> [Supplied entries]:
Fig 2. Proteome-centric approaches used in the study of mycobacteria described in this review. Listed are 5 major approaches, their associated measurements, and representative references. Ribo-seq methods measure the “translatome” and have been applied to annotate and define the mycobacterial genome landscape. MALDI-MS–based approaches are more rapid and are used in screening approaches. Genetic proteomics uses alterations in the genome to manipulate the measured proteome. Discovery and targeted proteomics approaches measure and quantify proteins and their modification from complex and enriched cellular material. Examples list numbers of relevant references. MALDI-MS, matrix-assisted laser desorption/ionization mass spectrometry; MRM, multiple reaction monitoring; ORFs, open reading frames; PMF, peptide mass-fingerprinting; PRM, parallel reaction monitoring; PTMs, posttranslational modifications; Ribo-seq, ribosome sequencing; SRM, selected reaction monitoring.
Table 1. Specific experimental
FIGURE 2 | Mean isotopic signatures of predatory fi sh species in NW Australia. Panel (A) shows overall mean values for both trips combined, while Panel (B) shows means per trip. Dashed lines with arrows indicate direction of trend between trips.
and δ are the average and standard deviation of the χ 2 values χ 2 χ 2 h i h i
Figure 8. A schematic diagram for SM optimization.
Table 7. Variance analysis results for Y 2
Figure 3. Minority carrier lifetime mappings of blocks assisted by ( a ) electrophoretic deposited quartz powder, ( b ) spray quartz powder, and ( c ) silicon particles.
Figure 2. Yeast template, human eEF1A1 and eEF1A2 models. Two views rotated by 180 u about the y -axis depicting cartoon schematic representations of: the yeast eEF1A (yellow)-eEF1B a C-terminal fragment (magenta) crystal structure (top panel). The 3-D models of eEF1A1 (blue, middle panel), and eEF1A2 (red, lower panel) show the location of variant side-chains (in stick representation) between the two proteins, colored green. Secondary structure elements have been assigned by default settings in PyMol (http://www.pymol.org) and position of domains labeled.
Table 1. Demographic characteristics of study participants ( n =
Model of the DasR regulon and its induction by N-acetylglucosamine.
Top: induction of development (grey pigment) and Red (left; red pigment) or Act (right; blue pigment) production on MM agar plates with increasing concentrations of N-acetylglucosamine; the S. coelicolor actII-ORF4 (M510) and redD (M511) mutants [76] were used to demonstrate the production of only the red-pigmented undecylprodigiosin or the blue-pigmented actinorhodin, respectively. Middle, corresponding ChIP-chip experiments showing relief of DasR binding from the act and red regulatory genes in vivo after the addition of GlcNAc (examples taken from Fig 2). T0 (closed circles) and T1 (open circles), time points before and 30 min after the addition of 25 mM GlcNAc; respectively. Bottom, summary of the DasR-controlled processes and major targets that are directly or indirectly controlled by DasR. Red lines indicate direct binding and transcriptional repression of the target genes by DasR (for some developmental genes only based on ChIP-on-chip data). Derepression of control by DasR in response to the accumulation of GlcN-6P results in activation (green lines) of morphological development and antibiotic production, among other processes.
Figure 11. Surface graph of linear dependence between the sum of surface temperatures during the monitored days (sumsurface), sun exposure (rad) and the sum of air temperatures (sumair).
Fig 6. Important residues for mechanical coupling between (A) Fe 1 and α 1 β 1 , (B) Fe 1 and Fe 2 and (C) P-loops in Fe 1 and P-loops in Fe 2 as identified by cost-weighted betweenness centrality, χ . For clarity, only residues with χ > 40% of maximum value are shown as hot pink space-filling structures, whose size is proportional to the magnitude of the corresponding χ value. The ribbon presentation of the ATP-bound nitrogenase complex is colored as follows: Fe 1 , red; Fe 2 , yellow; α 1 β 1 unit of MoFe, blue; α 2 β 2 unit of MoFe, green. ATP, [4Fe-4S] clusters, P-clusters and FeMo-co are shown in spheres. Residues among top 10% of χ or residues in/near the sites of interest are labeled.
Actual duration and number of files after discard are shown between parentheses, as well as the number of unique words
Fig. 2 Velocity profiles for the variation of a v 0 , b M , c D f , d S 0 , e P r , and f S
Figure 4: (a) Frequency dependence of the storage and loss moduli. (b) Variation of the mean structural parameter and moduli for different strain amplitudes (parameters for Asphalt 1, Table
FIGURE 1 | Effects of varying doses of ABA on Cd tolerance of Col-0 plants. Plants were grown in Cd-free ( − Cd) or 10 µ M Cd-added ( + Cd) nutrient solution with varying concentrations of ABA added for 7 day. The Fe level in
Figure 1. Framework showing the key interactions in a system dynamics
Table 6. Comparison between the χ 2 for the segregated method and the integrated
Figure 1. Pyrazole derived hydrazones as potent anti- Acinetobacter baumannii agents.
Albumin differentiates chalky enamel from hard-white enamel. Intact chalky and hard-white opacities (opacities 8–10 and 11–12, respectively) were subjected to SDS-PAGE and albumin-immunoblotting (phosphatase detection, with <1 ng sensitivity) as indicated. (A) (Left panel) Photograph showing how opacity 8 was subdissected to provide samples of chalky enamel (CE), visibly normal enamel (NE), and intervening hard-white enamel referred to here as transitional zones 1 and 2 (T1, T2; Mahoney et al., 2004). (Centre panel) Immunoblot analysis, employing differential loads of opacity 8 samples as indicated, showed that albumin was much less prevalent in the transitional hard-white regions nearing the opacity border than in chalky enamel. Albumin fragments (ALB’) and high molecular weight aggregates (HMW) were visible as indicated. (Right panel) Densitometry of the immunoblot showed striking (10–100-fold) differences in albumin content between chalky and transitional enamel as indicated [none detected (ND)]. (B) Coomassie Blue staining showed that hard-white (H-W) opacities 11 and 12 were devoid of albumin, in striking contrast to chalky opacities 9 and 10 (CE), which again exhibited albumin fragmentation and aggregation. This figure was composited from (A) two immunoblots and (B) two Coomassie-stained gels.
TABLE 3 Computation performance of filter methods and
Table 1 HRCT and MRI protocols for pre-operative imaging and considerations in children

> [Exercise requirements]: Retype exactly the lines above, from the one with "Table 1. Demographic" through the one with "Model of the", inclusive.

> [Solved exercise]:
Table 1. Demographic characteristics of study participants ( n =
Model of the DasR regulon and its induction by N-acetylglucosamine.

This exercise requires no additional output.